**Exercise prompt**.
Count the lines in the data that contain the string "Youth", and reply with that number alone.

**Records supplied**.
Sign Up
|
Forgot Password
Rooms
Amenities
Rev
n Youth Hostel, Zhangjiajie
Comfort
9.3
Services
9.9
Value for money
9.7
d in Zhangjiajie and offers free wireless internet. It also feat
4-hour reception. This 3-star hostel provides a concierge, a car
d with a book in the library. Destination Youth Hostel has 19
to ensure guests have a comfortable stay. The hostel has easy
...
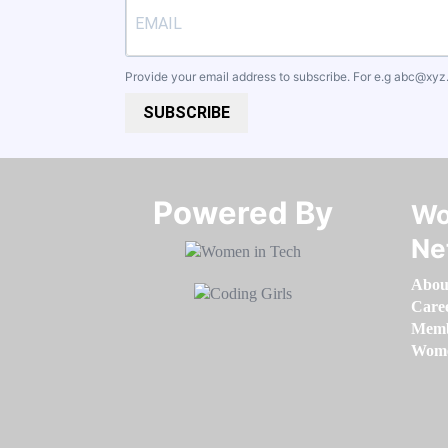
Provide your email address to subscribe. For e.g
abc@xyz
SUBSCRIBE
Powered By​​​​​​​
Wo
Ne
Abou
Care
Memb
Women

**Exercise solution**.
2